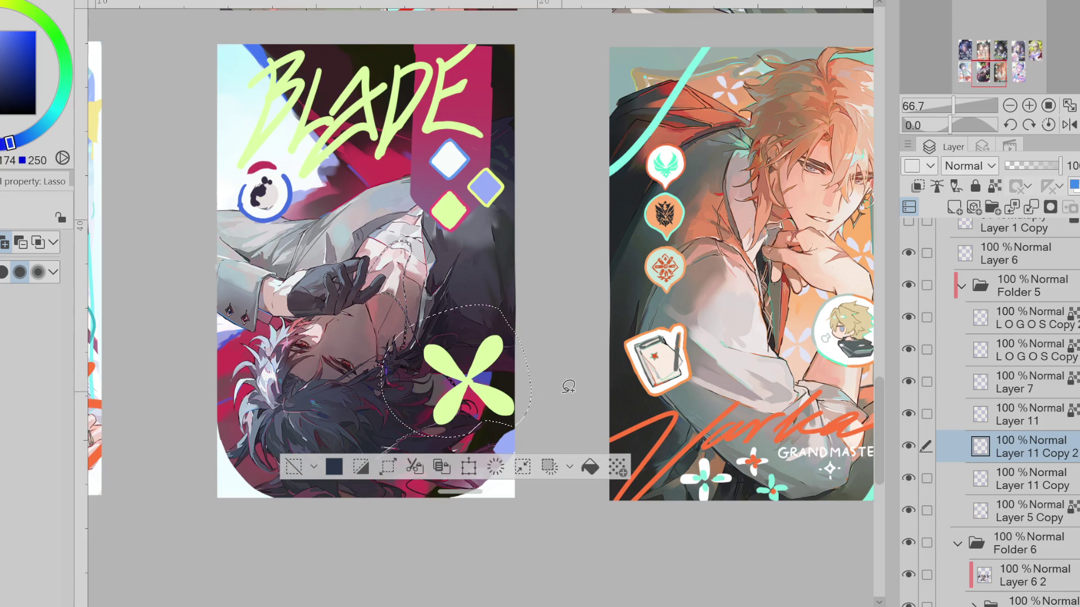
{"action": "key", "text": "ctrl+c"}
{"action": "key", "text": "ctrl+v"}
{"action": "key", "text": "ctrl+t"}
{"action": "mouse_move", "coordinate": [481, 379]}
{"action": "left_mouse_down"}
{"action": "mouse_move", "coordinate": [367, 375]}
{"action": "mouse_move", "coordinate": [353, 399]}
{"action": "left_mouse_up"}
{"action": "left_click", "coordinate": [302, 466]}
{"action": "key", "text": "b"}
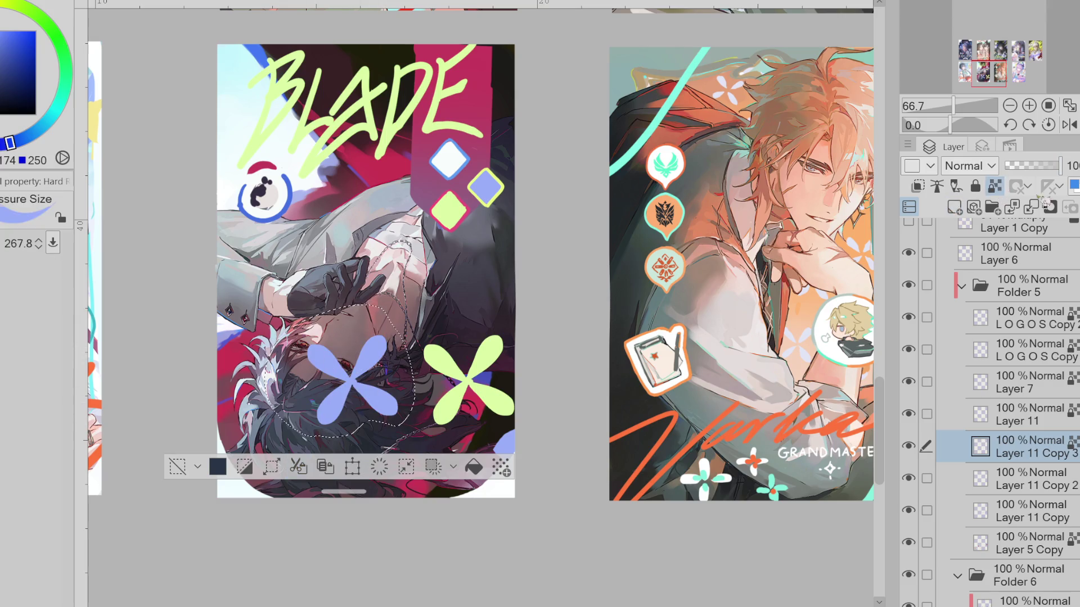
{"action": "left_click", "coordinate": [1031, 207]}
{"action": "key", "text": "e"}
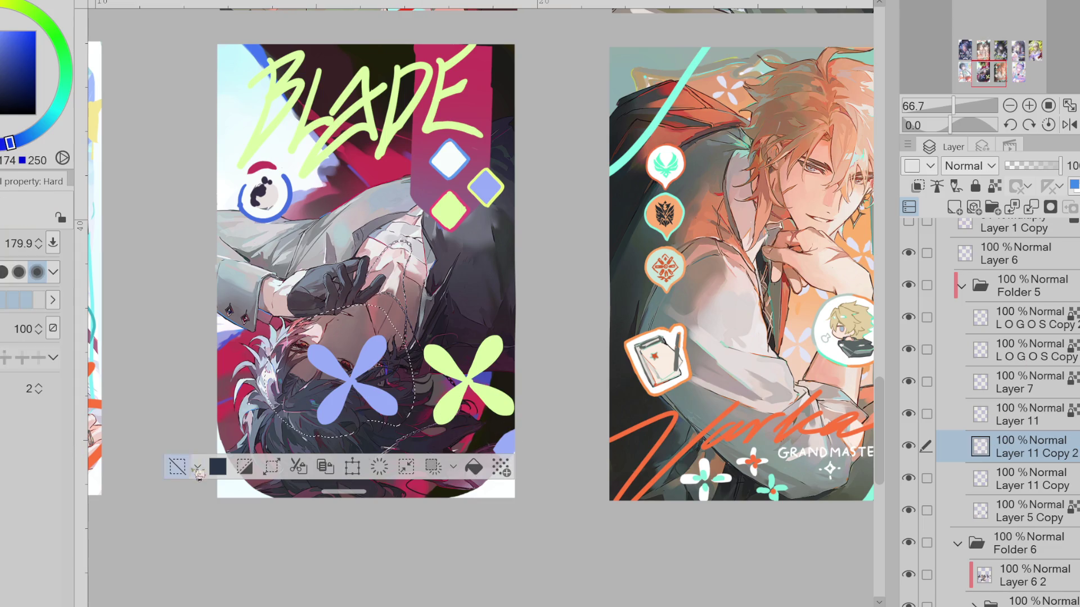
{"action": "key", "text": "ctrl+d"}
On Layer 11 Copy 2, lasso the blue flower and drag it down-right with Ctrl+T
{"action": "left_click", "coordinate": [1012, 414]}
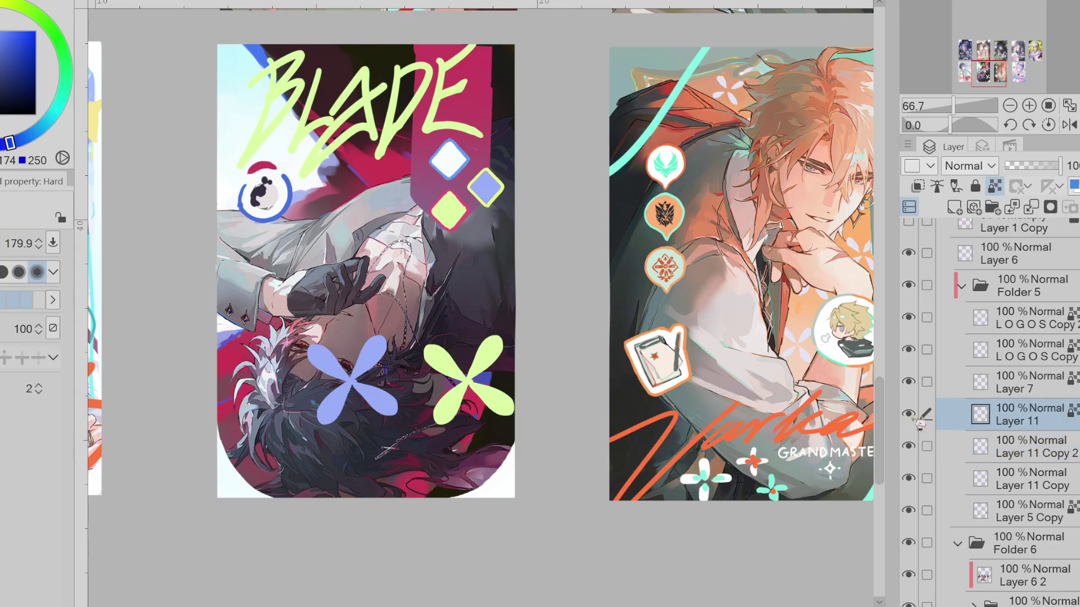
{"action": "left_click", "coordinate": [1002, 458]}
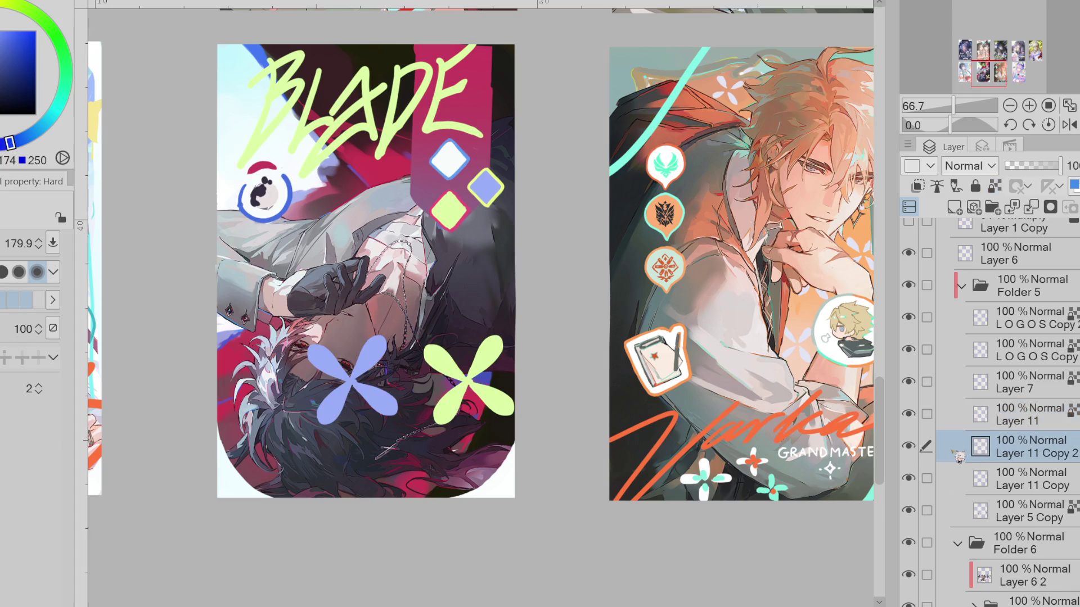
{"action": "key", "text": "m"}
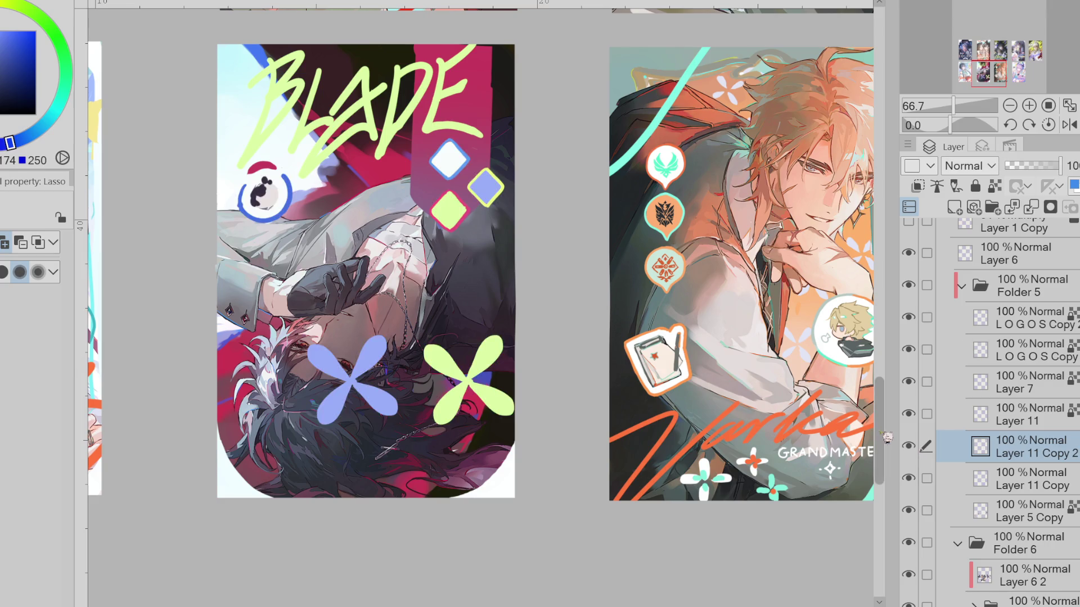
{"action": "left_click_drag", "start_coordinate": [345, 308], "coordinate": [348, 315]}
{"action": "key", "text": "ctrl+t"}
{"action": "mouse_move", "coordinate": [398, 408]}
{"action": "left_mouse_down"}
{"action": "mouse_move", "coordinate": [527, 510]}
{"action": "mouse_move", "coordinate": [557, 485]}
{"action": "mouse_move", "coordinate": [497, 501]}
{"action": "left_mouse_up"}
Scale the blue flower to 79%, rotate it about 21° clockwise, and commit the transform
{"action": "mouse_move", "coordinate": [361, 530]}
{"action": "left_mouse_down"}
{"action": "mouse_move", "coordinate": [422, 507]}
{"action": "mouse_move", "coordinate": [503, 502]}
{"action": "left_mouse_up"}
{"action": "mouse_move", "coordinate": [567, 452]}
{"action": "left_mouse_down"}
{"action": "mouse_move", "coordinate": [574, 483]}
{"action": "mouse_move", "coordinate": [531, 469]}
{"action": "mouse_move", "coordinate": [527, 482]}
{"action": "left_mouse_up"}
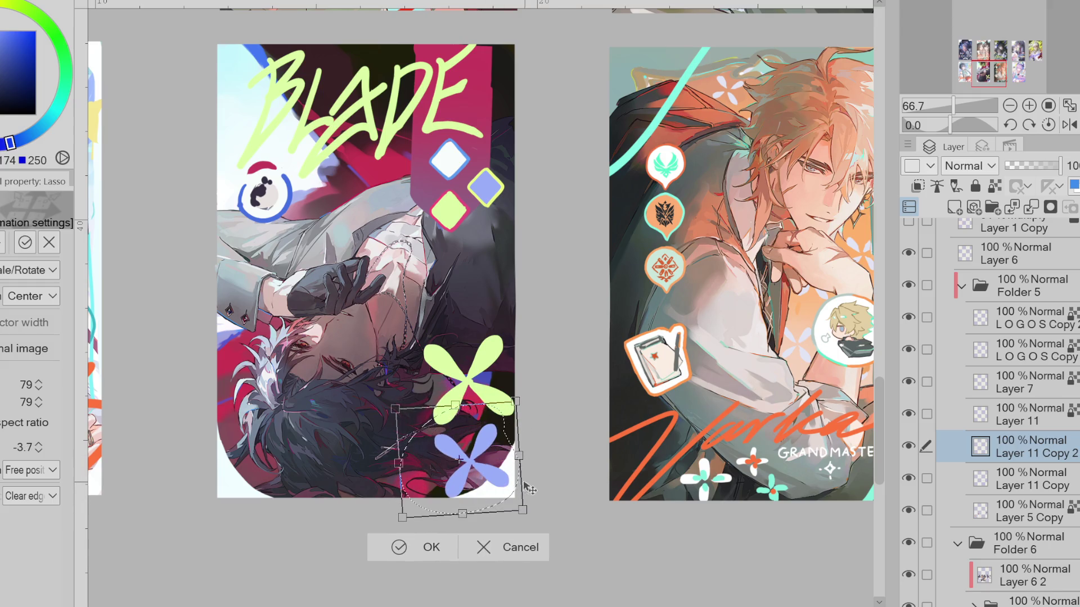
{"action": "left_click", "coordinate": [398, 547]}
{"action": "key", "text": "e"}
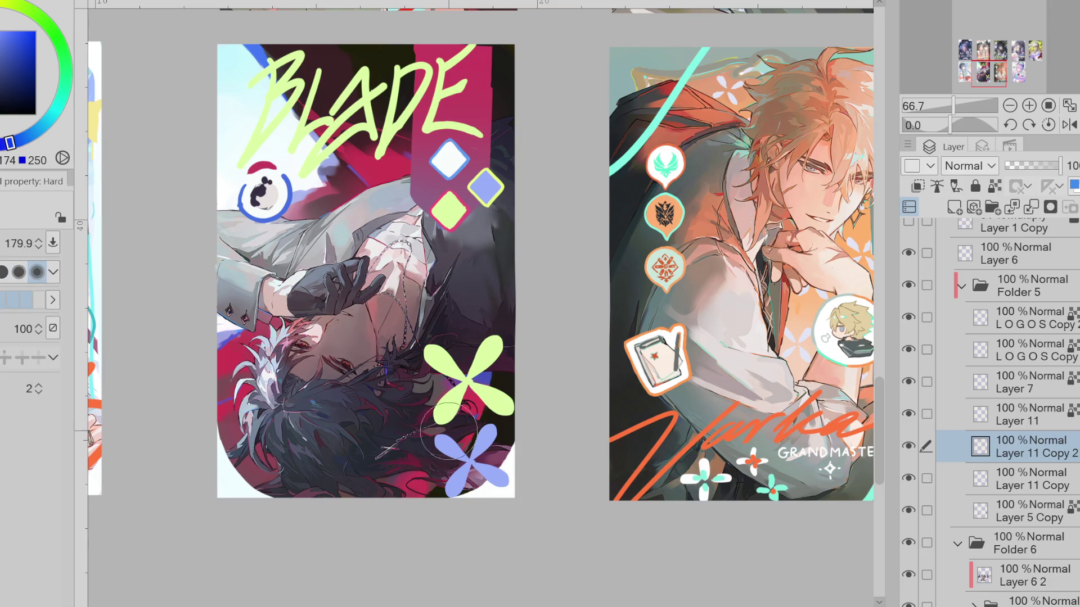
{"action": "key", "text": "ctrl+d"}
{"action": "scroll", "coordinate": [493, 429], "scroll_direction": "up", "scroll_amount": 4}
□ □ □ □
Task to complete
Skipping all images, output the listing exactly.

Answer space
{"action": "key", "text": "ctrl+c"}
{"action": "key", "text": "ctrl+v"}
{"action": "key", "text": "ctrl+t"}
{"action": "mouse_move", "coordinate": [481, 379]}
{"action": "left_mouse_down"}
{"action": "mouse_move", "coordinate": [367, 375]}
{"action": "mouse_move", "coordinate": [353, 399]}
{"action": "left_mouse_up"}
{"action": "left_click", "coordinate": [302, 466]}
{"action": "key", "text": "b"}
{"action": "left_click", "coordinate": [1031, 207]}
{"action": "key", "text": "e"}
{"action": "key", "text": "ctrl+d"}
On Layer 11 Copy 2, lasso the blue flower and drag it down-right with Ctrl+T
{"action": "left_click", "coordinate": [1012, 414]}
{"action": "left_click", "coordinate": [1002, 458]}
{"action": "key", "text": "m"}
{"action": "left_click_drag", "start_coordinate": [345, 308], "coordinate": [348, 315]}
{"action": "key", "text": "ctrl+t"}
{"action": "mouse_move", "coordinate": [398, 408]}
{"action": "left_mouse_down"}
{"action": "mouse_move", "coordinate": [527, 510]}
{"action": "mouse_move", "coordinate": [557, 485]}
{"action": "mouse_move", "coordinate": [497, 501]}
{"action": "left_mouse_up"}
Scale the blue flower to 79%, rotate it about 21° clockwise, and commit the transform
{"action": "mouse_move", "coordinate": [361, 530]}
{"action": "left_mouse_down"}
{"action": "mouse_move", "coordinate": [422, 507]}
{"action": "mouse_move", "coordinate": [503, 502]}
{"action": "left_mouse_up"}
{"action": "mouse_move", "coordinate": [567, 452]}
{"action": "left_mouse_down"}
{"action": "mouse_move", "coordinate": [574, 483]}
{"action": "mouse_move", "coordinate": [531, 469]}
{"action": "mouse_move", "coordinate": [527, 482]}
{"action": "left_mouse_up"}
{"action": "left_click", "coordinate": [398, 547]}
{"action": "key", "text": "e"}
{"action": "key", "text": "ctrl+d"}
{"action": "scroll", "coordinate": [493, 429], "scroll_direction": "up", "scroll_amount": 4}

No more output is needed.